_WHAT YOU HAVE TO DO_
Every line from the one with "Ломоносовского округа Михаилу" up to and including the one with "отдельных счетов не будет. Адрес в Москве" is to be output exactly as it appears below; pictures are not.

_ENTRIES SUPPLIED_
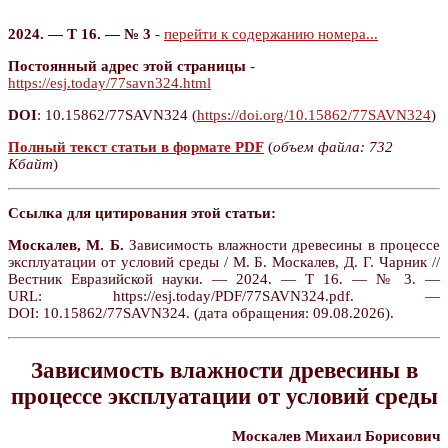
2024. — Т 16. — № 3
-
перейти к содержанию номера...
Постоянный адрес этой страницы
-
https://esj.today/77savn324.html
DOI
: 10.15862/77SAVN324 (
https://doi.org/10.15862/77SAVN324
)
Полный текст статьи в формате PDF
(
объем файла: 732
Кбайт
)
Ссылка для цитирования этой статьи:
Москалев, М. Б.
Зависимость влажности древесины в процессе
эксплуатации от условий среды / М. Б. Москалев, Д. Г. Чарник //
Вестник Евразийской науки. — 2024. — Т 16. — № 3. —
URL: https://esj.today/PDF/77SAVN324.pdf. —
DOI: 10.15862/77SAVN324. (дата обращения: 09.08.2026).
Зависимость влажности древесины в
процессе эксплуатации от условий среды
Москалев Михаил Борисович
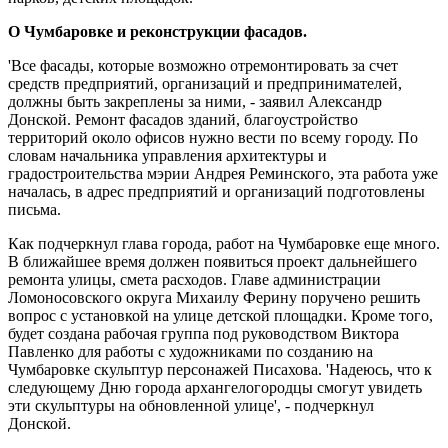
О Чумбаровке и реконструкции фасадов.
'Все фасады, которые возможно отремонтировать за счет
средств предприятий, организаций и предпринимателей,
должны быть закреплены за ними, - заявил Александр
Донской. Ремонт фасадов зданий, благоустройство
территорий около офисов нужно вести по всему городу. По
словам начальника управления архитектуры и
градостроительства мэрии Андрея Реминского, эта работа уже
началась, в адрес предприятий и организаций подготовлены
письма.
Как подчеркнул глава города, работ на Чумбаровке еще много.
В ближайшее время должен появиться проект дальнейшего
ремонта улицы, смета расходов. Главе администрации
Ломоносовского округа Михаилу Ферину поручено решить
вопрос с установкой на улице детской площадки. Кроме того,
будет создана рабочая группа под руководством Виктора
Павленко для работы с художниками по созданию на
Чумбаровке скульптур персонажей Писахова. 'Надеюсь, что к
следующему Дню города архангелогородцы смогут увидеть
эти скульптуры на обновленной улице', - подчеркнул
Донской.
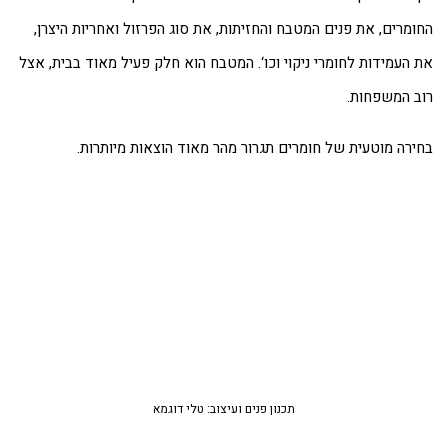
ומרים, את פנים המטבח והחזיתות, את סוג הפרזול ואחריות היצרן,
 העמידות לחומרי ניקוי וכו‘. המטבח הוא חלק פעיל מאוד בבית, אצל
ב המשפחות.
ירה מוטעית של חומרים תגרור מהר מאוד הוצאות מיותרות.
תכנון פנים ועיצוב: טלי דוגמא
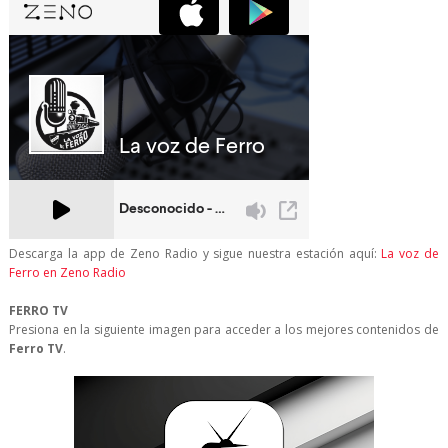
Descarga la app de Zeno Radio y sigue nuestra estación aquí:
La voz de
Ferro en Zeno Radio
FERRO TV
Presiona en la siguiente imagen para acceder a los mejores contenidos de
Ferro TV
.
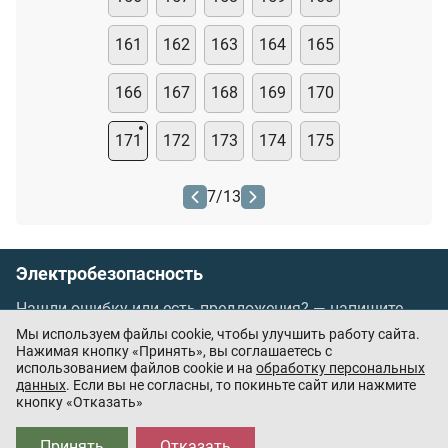
161
162
163
164
165
166
167
168
169
170
171
172
173
174
175
7
/
13
Электробезопасность
Нашли ошибку или есть предложения? —
напишите
нам
Мы используем файлы cookie, чтобы улучшить работу сайта.
Порядок проведения оплаты по банковским
Нажимая кнопку «Принять», вы соглашаетесь с
использованием файлов cookie и на
обработку персональных
картам
/
Цены
/
Оферта
данных
. Если вы не согласны, то покиньте сайт или нажмите
кнопку «Отказать»
Приложения партнёров:
Принять
Отказать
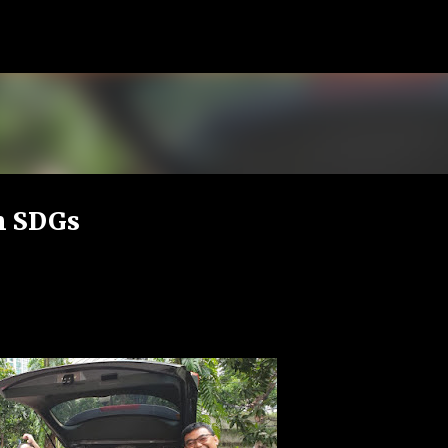
Skip to main content
n SDGs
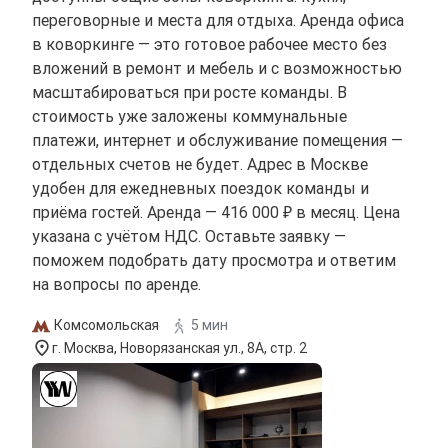
переговорные и места для отдыха. Аренда офиса
в коворкинге — это готовое рабочее место без
вложений в ремонт и мебель и с возможностью
масштабироваться при росте команды. В
стоимость уже заложены коммунальные
платежи, интернет и обслуживание помещения —
отдельных счетов не будет. Адрес в Москве
удобен для ежедневных поездок команды и
приёма гостей. Аренда — 416 000 ₽ в месяц. Цена
указана с учётом НДС. Оставьте заявку —
поможем подобрать дату просмотра и ответим
на вопросы по аренде.
Комсомольская
5 мин
г. Москва, Новорязанская ул., 8А, стр. 2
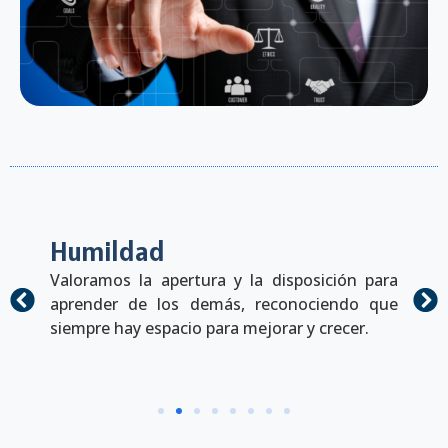
Humildad
Valoramos la apertura y la disposición para
aprender de los demás, reconociendo que
siempre hay espacio para mejorar y crecer.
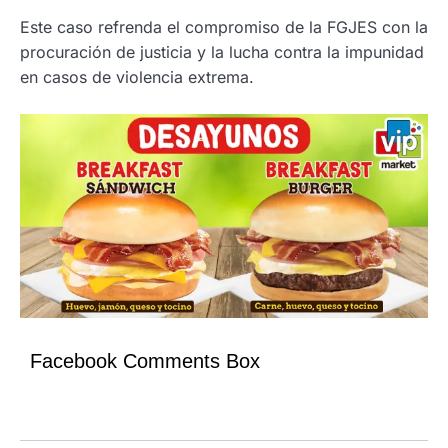
Este caso refrenda el compromiso de la FGJES con la
procuración de justicia y la lucha contra la impunidad
en casos de violencia extrema.
Facebook Comments Box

_TASK RESULT_
Ломоносовского округа Михаилу Ферину поручено решить
вопрос с установкой на улице детской площадки. Кроме того,
будет создана рабочая группа под руководством Виктора
Павленко для работы с художниками по созданию на
Чумбаровке скульптур персонажей Писахова. 'Надеюсь, что к
следующему Дню города архангелогородцы смогут увидеть
эти скульптуры на обновленной улице', - подчеркнул
Донской.
ומרים, את פנים המטבח והחזיתות, את סוג הפרזול ואחריות היצרן,
 העמידות לחומרי ניקוי וכו‘. המטבח הוא חלק פעיל מאוד בבית, אצל
ב המשפחות.
ירה מוטעית של חומרים תגרור מהר מאוד הוצאות מיותרות.
תכנון פנים ועיצוב: טלי דוגמא
Descarga la app de Zeno Radio y sigue nuestra estación aquí:
La voz de
Ferro en Zeno Radio
FERRO TV
Presiona en la siguiente imagen para acceder a los mejores contenidos de
Ferro TV
.
161
162
163
164
165
166
167
168
169
170
171
172
173
174
175
7
/
13
Электробезопасность
Нашли ошибку или есть предложения? —
напишите
нам
Мы используем файлы cookie, чтобы улучшить работу сайта.
Порядок проведения оплаты по банковским
Нажимая кнопку «Принять», вы соглашаетесь с
использованием файлов cookie и на
обработку персональных
картам
/
Цены
/
Оферта
данных
. Если вы не согласны, то покиньте сайт или нажмите
кнопку «Отказать»
Приложения партнёров:
Принять
Отказать
Skip to main content
n SDGs
переговорные и места для отдыха. Аренда офиса
в коворкинге — это готовое рабочее место без
вложений в ремонт и мебель и с возможностью
масштабироваться при росте команды. В
стоимость уже заложены коммунальные
платежи, интернет и обслуживание помещения —
отдельных счетов не будет. Адрес в Москве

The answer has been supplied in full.